PETIKAN TEKS =>
___

======================
Pernahkah anda bertemu dengan orang yang sikapnya berubah secara mendadak menjadi negatif? Saya sudah beberapa kali bertemu dengan orang seperti ini. Tadinya periang, suka senyum dan menyenangkan, tapi tiba-tiba mereka berubah menjadi pemurung, menghindar dari orang lain dan pendiam. Kalaupun menjawab hanya seadanya saja dengan singkat. Adda juga yang berubah menjadi pribadi pemarah dengan emosi tak terkontrol. Mereka tidak segan-segan menunjukkan amarahnya di depan orang lain yang bisa terpicu dalam hitungan detik saja. Ada yang menjadi dingin dan kaku. Pendeknya, mereka mengalami perubahan sikap ke arah negatif yang membuat suasana disekitar mereka tiba-tiba menjadi gelap, muram atau bahkan panas. Beberapa dari mereka saya kenal cukup dekat, dan saya sendiri cukup kaget melihat perubahan sikap seperti ini dalam waktu relatif singkat. Mengapa hal seperti ini bisa terjadi? Kesimpulan saya dari semua orang yang mengalami ini bermuara pada satu hal: mereka kehilangan sukacita. There are things that can steal your joy, dan itu akan membuat perilaku dan sikap orang bisa langsung berubah dari terang menjadi gelap, bagaikan mendung yang mendadak datang menutupi cerahnya langit.

___

Item tersimpan =>
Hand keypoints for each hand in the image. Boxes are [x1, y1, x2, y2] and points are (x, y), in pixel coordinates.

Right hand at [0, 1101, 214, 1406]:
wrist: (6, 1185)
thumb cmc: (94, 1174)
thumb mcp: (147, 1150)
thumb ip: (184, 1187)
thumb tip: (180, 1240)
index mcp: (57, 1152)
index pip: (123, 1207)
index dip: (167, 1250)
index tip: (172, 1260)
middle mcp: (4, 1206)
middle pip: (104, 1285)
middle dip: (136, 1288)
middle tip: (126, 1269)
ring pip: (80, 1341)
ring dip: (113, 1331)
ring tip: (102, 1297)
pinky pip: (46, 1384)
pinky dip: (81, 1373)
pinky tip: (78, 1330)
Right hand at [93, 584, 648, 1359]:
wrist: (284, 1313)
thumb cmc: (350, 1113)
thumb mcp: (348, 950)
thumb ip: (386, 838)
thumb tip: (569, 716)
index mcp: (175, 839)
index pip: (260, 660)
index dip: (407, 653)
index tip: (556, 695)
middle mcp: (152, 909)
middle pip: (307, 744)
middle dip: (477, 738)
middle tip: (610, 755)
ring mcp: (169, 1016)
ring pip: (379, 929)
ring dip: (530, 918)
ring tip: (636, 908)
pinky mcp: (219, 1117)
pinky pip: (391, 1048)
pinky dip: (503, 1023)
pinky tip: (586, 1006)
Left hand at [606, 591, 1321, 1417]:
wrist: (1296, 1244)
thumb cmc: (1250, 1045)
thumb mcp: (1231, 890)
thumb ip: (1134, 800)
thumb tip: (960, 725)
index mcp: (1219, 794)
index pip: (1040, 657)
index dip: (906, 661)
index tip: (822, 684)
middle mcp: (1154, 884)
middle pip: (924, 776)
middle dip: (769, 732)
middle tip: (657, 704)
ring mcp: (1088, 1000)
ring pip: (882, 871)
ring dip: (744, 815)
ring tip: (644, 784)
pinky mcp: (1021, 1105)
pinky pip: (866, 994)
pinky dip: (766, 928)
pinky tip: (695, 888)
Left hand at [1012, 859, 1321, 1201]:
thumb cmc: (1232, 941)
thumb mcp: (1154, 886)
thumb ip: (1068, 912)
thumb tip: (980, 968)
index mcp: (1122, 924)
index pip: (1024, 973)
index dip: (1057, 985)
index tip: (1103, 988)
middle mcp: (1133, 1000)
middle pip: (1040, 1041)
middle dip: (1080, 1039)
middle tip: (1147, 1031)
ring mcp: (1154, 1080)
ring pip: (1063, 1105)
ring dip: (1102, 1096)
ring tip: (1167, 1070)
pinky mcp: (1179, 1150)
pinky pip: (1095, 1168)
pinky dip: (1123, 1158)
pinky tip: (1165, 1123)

___

TUGAS DIKERJAKAN =>
A. Sebutkan semua sifat yang dimiliki orang-orang tersebut sebelum sikap mereka berubah, menurut teks tentang perubahan sikap.
B. Teruskan teks tentang perubahan sikap setelah kalimat terakhirnya.

JAWABAN =>
A. Periang, suka senyum, dan menyenangkan.

B.
Kita hidup di dunia yang sulit. Terkadang dunia itu bisa begitu mengerikan bagaikan penuh dengan ranjau-ranjau yang bisa meledakkan kita dalam setiap langkah. Di dunia yang sulit ini pula kita bertemu dengan orang-orang yang siap membuat kita kehilangan kesabaran dan membuat situasi yang sudah buruk bertambah parah. Lalu bagaimana? Bukankah kita setiap saat harus berhadapan dengan itu semua dan kita ini hanyalah manusia biasa yang terbatas daya tahan dan kesabarannya? Tentu saja. Tetapi ada satu cara yang jitu untuk bisa mengatasi ini semua, dan itu bermuara pada pemahaman kita tentang asal muasal dari sebuah sukacita itu. Apapun penyebabnya, semua itu biasanya berasal dari kekeliruan kita dalam meletakkan atau menumpukan sukacita kita sendiri. Jika kita mendasarkan sukacita kita kepada manusia maka cepat atau lambat kita akan kehilangan sukacita tersebut dari dalam diri kita. Manusia bisa mengecewakan, orang terdekat kita sekalipun pada suatu waktu bisa menyinggung perasaan kita lalu membuat kita terluka, merasa tidak dipeduli, dikhianati dan sebagainya. Tapi dengarlah. Tuhan tidak akan pernah mengecewakan kita. Pemazmur adalah juga manusia seperti kita yang tentu saja tidak luput dari berbagai permasalahan termasuk di dalamnya berhadapan dengan orang-orang sulit yang siap membuat sukacita kita lenyap dari diri kita. Tapi lihatlah bagaimana ia berseru. "Allah itu bagi kita tempat perlindungan dan kekuatan, sebagai penolong dalam kesesakan sangat terbukti." (Mazmur 46:2). Tidak hanya dikatakan sebagai tempat perlindungan dan kekuatan dan penolong dalam kesesakan, tapi juga sangat terbukti.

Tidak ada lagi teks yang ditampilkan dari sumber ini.